WHAT THE TASK ASKS
Check each line of the material below for "大日經持誦次第儀軌" and copy those where it appears.

DATA SHOWN

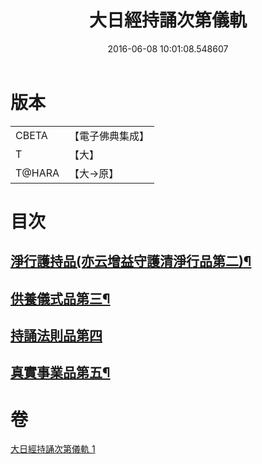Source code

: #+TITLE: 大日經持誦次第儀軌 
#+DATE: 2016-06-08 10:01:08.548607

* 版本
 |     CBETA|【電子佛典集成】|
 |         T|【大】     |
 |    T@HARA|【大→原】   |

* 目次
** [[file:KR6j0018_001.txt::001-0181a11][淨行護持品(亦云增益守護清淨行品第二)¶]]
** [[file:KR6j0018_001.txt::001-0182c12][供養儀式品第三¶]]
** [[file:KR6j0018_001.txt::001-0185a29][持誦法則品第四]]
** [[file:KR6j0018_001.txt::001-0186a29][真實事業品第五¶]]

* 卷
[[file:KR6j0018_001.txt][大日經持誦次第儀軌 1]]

COMPLETED EXERCISE
: #+TITLE: 大日經持誦次第儀軌 
[[file:KR6j0018_001.txt][大日經持誦次第儀軌 1]]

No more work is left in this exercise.